# Work required
Write out everything from the line containing "True or false: Real" down to the end of the entries, both ends included and verbatim, but omit the pictures.

[Data provided — start]

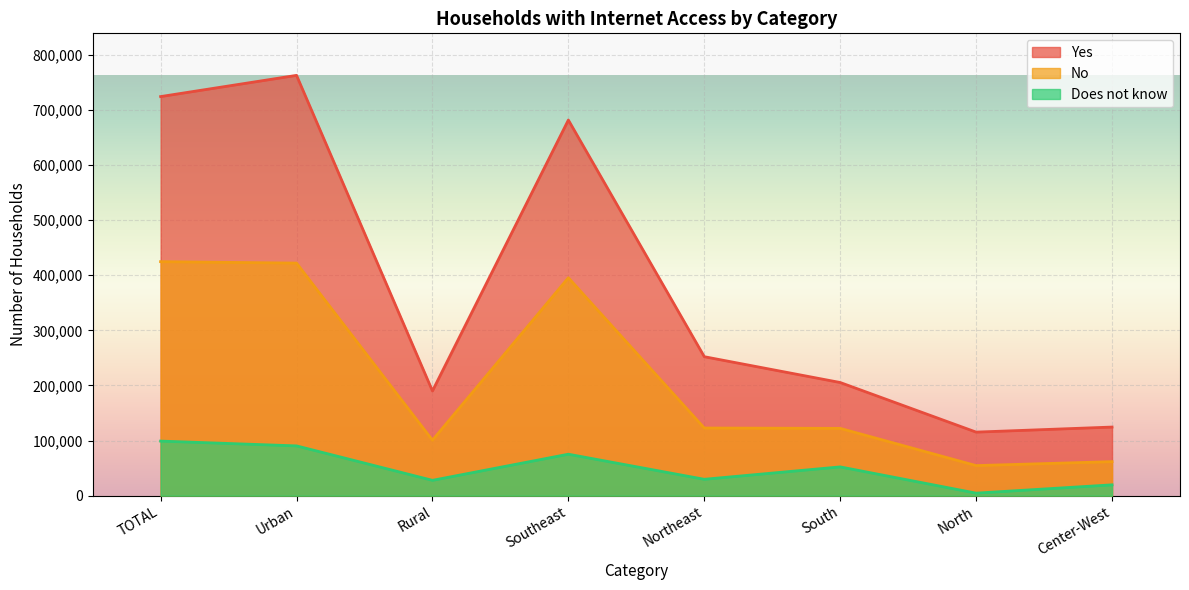

Reading left to right, extract all data points from this chart.

Yes: TOTAL=724013	Urban=762499	Rural=189943	Southeast=681463	Northeast=252100	South=205264	North=115278	Center-West=124464
No: TOTAL=424527	Urban=421906	Rural=100624	Southeast=395324	Northeast=122703	South=122072	North=54549	Center-West=61726
Does not know: TOTAL=99009	Urban=90298	Rural=27815	Southeast=75194	Northeast=29697	South=52192	North=4572	Center-West=19631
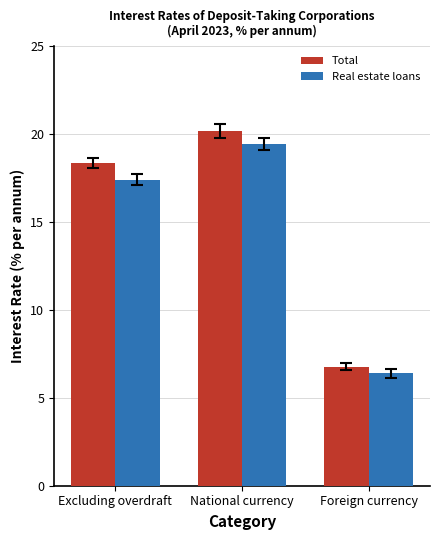

True or false: Real estate loans has a value of 6.4 at Foreign currency.

True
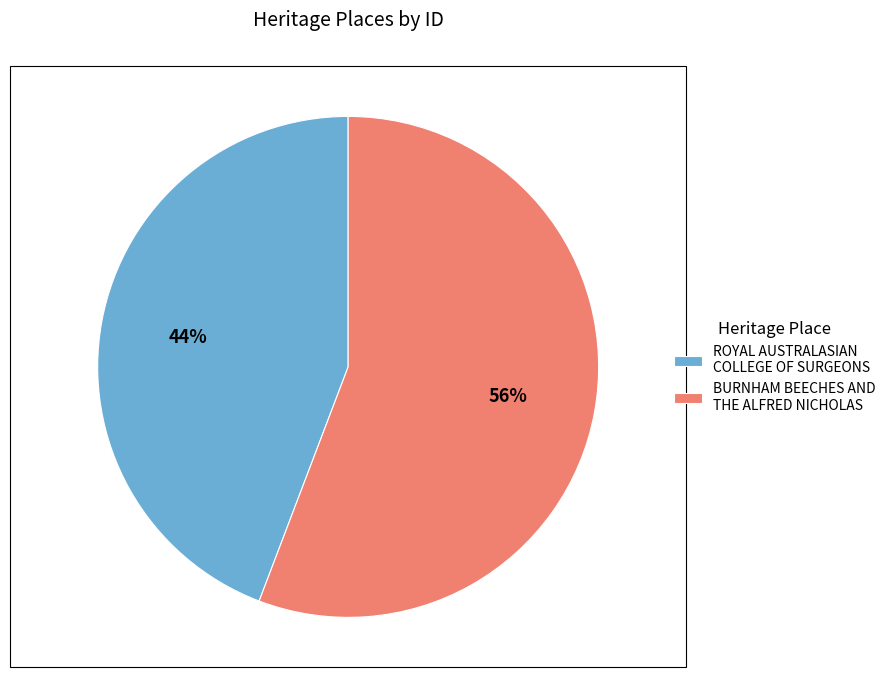

Which category has the smallest portion of the pie?

ROYAL AUSTRALASIAN COLLEGE OF SURGEONS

[Data provided — finish]

# Solution for this problem
True or false: Real estate loans has a value of 6.4 at Foreign currency.

True

Which category has the smallest portion of the pie?

ROYAL AUSTRALASIAN COLLEGE OF SURGEONS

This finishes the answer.